At the same time as the immunophenotype was being defined, two clinical staging systems for CLL were being developed. In New York, Kanti Rai defined five groups and gave them Roman numerals (Rai et al, 1975), while in Paris Jacques-Louis Binet designated three groups alphabetically (Binet et al, 1977). In reality, both systems were saying the same thing, namely that the more disease you had the worse the prognosis and if the bone marrow started to fail then the outlook was dire. It was no surprise to see the International Workshop on CLL (IWCLL) recommend that the two systems be amalgamated (IWCLL, 1981, 1989), although in reality the Americans continue to use Rai and the Europeans use Binet. A number of other prognostic indicators have since been recognized, including lymphocyte doubling time (Montserrat et al, 1986), bone marrow histology (Rozman et al, 1984) and chromosomes (Juliusson et al, 1990).
Most of the large series of patients with CLL published before 1990 were contaminated with diseases that we would now recognize as not being CLL. Lymphosarcoma cell leukaemia was recognized early as something rather different (Isaacs, 1937), but criteria for its diagnosis varied between different institutions (Zacharski & Linman, 1960; Schwartz et al, 1965). Aisenberg &Wilkes (1976) recognized a type of spillover lymphosarcoma with sparse surface immunoglobulin, similar to CLL (well-differentiated lymphocytic lymphoma), that, by the revised European American classification of lymphoid neoplasms (REAL), we would probably recognize as the same disease as CLL. Those tumours with denser surface immunoglobulin were clearly different, but lymphoma classification was so uncertain that we can only speculate on how different. Many will have been follicular lymphomas (Spiro et al, 1975) or what we may perhaps refer to in the future as t(14;18) disease (Cleary et al, 1986).

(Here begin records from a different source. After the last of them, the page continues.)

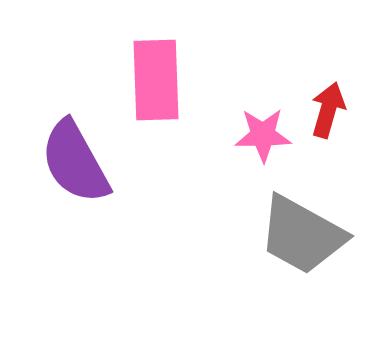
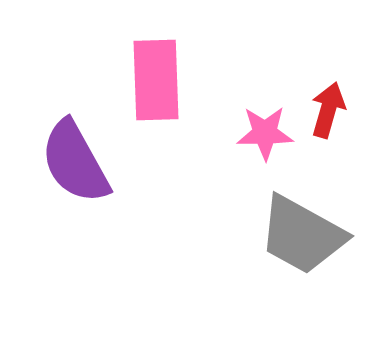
pink star: moved 2 px right, 2 px up
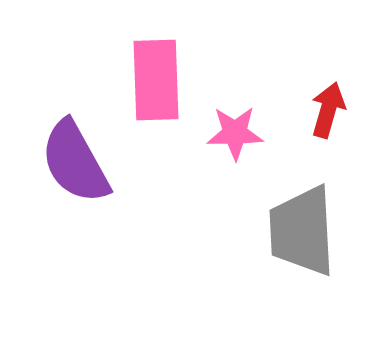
pink star: moved 30 px left
gray trapezoid: moved 4 px up; rotated 58 degrees clockwise
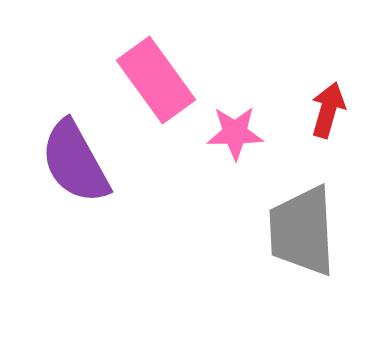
pink rectangle: rotated 34 degrees counterclockwise
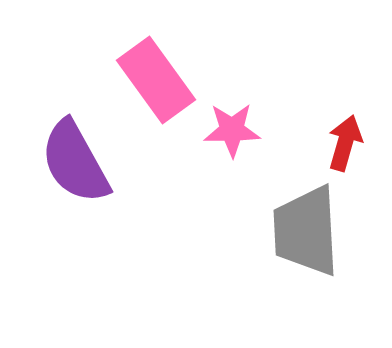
red arrow: moved 17 px right, 33 px down
pink star: moved 3 px left, 3 px up
gray trapezoid: moved 4 px right
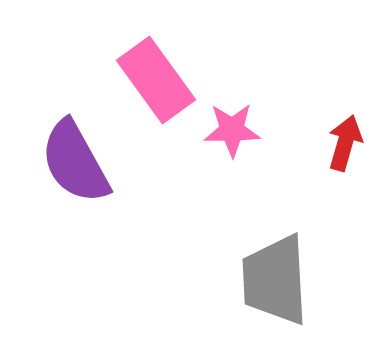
gray trapezoid: moved 31 px left, 49 px down
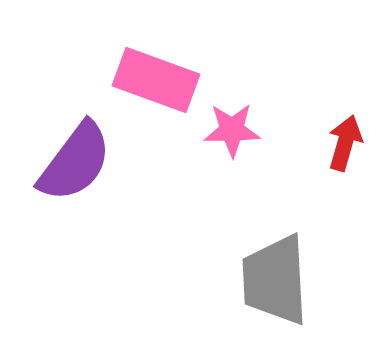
pink rectangle: rotated 34 degrees counterclockwise
purple semicircle: rotated 114 degrees counterclockwise
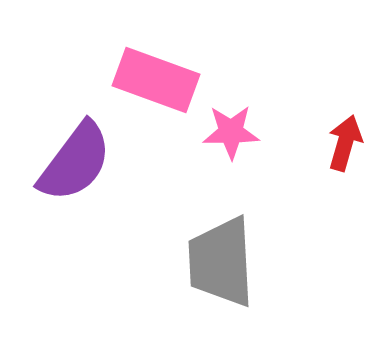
pink star: moved 1 px left, 2 px down
gray trapezoid: moved 54 px left, 18 px up
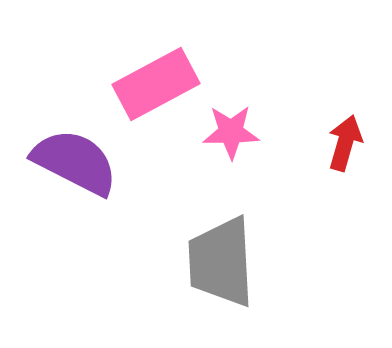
pink rectangle: moved 4 px down; rotated 48 degrees counterclockwise
purple semicircle: rotated 100 degrees counterclockwise
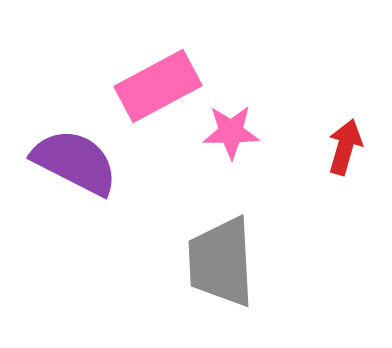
pink rectangle: moved 2 px right, 2 px down
red arrow: moved 4 px down
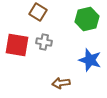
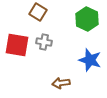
green hexagon: rotated 20 degrees counterclockwise
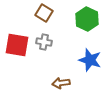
brown square: moved 6 px right, 1 px down
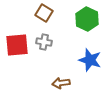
red square: rotated 15 degrees counterclockwise
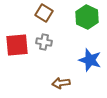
green hexagon: moved 2 px up
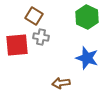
brown square: moved 10 px left, 3 px down
gray cross: moved 3 px left, 5 px up
blue star: moved 3 px left, 2 px up
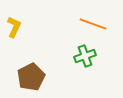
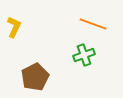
green cross: moved 1 px left, 1 px up
brown pentagon: moved 4 px right
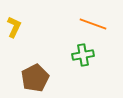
green cross: moved 1 px left; rotated 10 degrees clockwise
brown pentagon: moved 1 px down
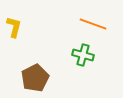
yellow L-shape: rotated 10 degrees counterclockwise
green cross: rotated 25 degrees clockwise
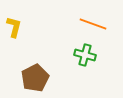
green cross: moved 2 px right
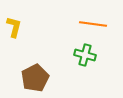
orange line: rotated 12 degrees counterclockwise
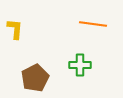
yellow L-shape: moved 1 px right, 2 px down; rotated 10 degrees counterclockwise
green cross: moved 5 px left, 10 px down; rotated 15 degrees counterclockwise
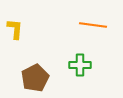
orange line: moved 1 px down
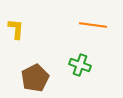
yellow L-shape: moved 1 px right
green cross: rotated 20 degrees clockwise
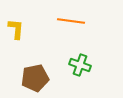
orange line: moved 22 px left, 4 px up
brown pentagon: rotated 16 degrees clockwise
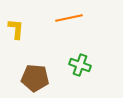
orange line: moved 2 px left, 3 px up; rotated 20 degrees counterclockwise
brown pentagon: rotated 16 degrees clockwise
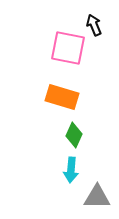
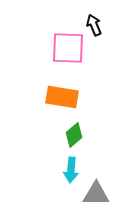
pink square: rotated 9 degrees counterclockwise
orange rectangle: rotated 8 degrees counterclockwise
green diamond: rotated 25 degrees clockwise
gray triangle: moved 1 px left, 3 px up
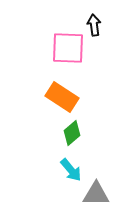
black arrow: rotated 15 degrees clockwise
orange rectangle: rotated 24 degrees clockwise
green diamond: moved 2 px left, 2 px up
cyan arrow: rotated 45 degrees counterclockwise
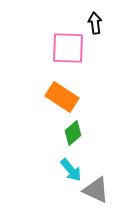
black arrow: moved 1 px right, 2 px up
green diamond: moved 1 px right
gray triangle: moved 4 px up; rotated 24 degrees clockwise
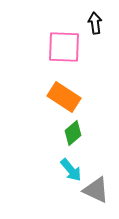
pink square: moved 4 px left, 1 px up
orange rectangle: moved 2 px right
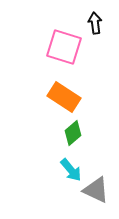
pink square: rotated 15 degrees clockwise
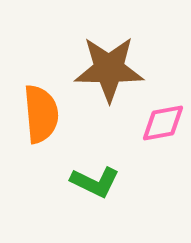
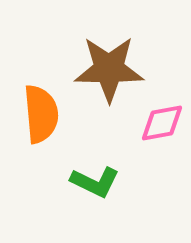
pink diamond: moved 1 px left
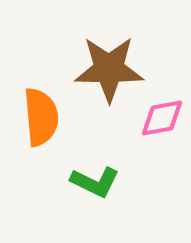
orange semicircle: moved 3 px down
pink diamond: moved 5 px up
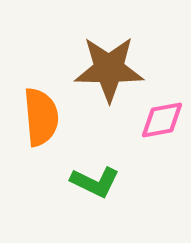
pink diamond: moved 2 px down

Prolymphocytic leukaemia (PLL) was recognized as a separate entity by Galton et al (1974). Because prolymphocytes may accumulate in CLL, there has been confusion, but it should now be clear that CLL does not transform into PLL.
Hairy cell leukaemia was recognized in 1958, albeit under a different name (Bouroncle et al, 1958). It is difficult to believe it could be confused with CLL, although perhaps more excuse could be made for confusing the hairy cell variant (Cawley et al, 1980).

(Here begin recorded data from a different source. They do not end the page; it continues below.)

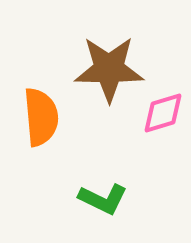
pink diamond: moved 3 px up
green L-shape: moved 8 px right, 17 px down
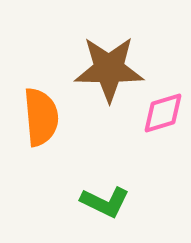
green L-shape: moved 2 px right, 3 px down
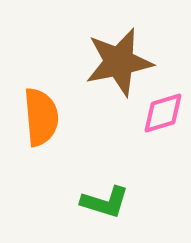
brown star: moved 10 px right, 7 px up; rotated 12 degrees counterclockwise
green L-shape: rotated 9 degrees counterclockwise
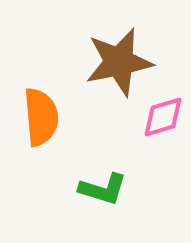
pink diamond: moved 4 px down
green L-shape: moved 2 px left, 13 px up
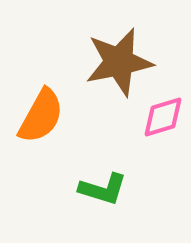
orange semicircle: moved 1 px up; rotated 34 degrees clockwise
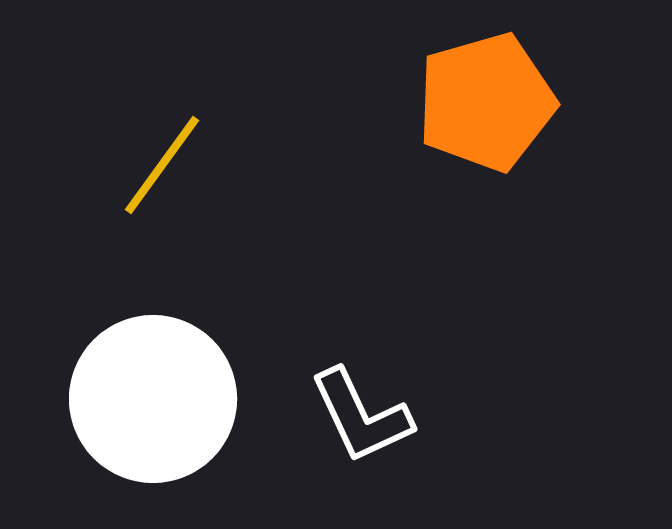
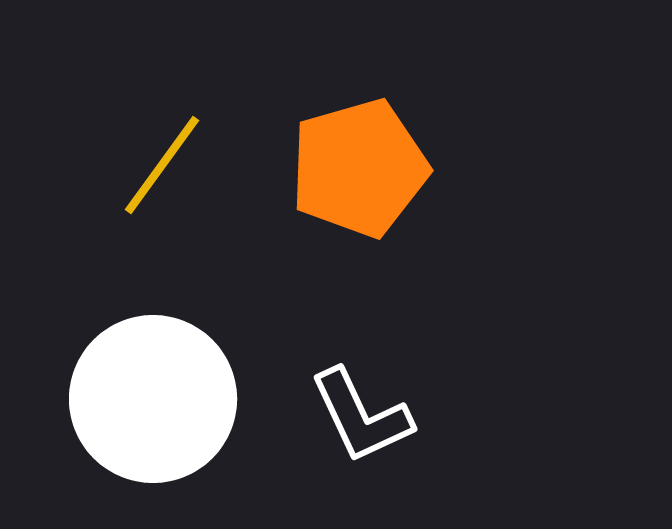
orange pentagon: moved 127 px left, 66 px down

Splenic lymphoma with villous lymphocytes (SLVL) was first recognized in 1979 (Neiman et al, 1979), although again under a different alias. Since the REAL classification gained popularity, this is being recognized as a form of splenic marginal zone lymphoma. Other cases of this disease may not have very obvious villi and may constitute what has become known as CD5-negative CLL (Salomon-Nguyeu et al, 1995).
Because it is CD5 positive, mantle cell lymphoma is the last of the lymphosarcoma cell leukaemias to be separated from CLL. It has emerged as a distinct entity via many different name changes, although its existence in a leukaemic phase was only lately recognized (De Oliveira et al, 1989). It has dense surface immunoglobulin and lacks CD23, but most distinctive is the t(11;14) translocation (Raffeld & Jaffe, 1991). It is a matter of faith in our laboratory that no case of CLL has this translocation.
T-cell CLL was first described by Brouet et al (1975). Several subtypes have now been recognized and the term is no longer used. Although T-PLL had been recognized in a number of prior publications, including some by the Royal Marsden team, the defining description was by Matutes et al (1986). It is usually a very malignant disease with a characteristic karyotype. Despite its distinctive cellular morphology, it is still confused with CLL (Hoyer et al, 1995).
McKenna et al (1977) first described large granular lymphocytic leukaemia. This condition usually has CD8-positive lymphocytes. It exists in CD3-positive and CD3-negative forms (Loughran, 1993). Non-clonal proliferations are also seen. There remain the CD4-positive leukaemias that are either the disease associated with HTLV-1 or part of the mycosis fungoides/Sezary syndrome complex (Matutes et al, 1988). The term T-cell CLL should no longer be used and therefore it is no longer necessary to call CLL `B-cell CLL.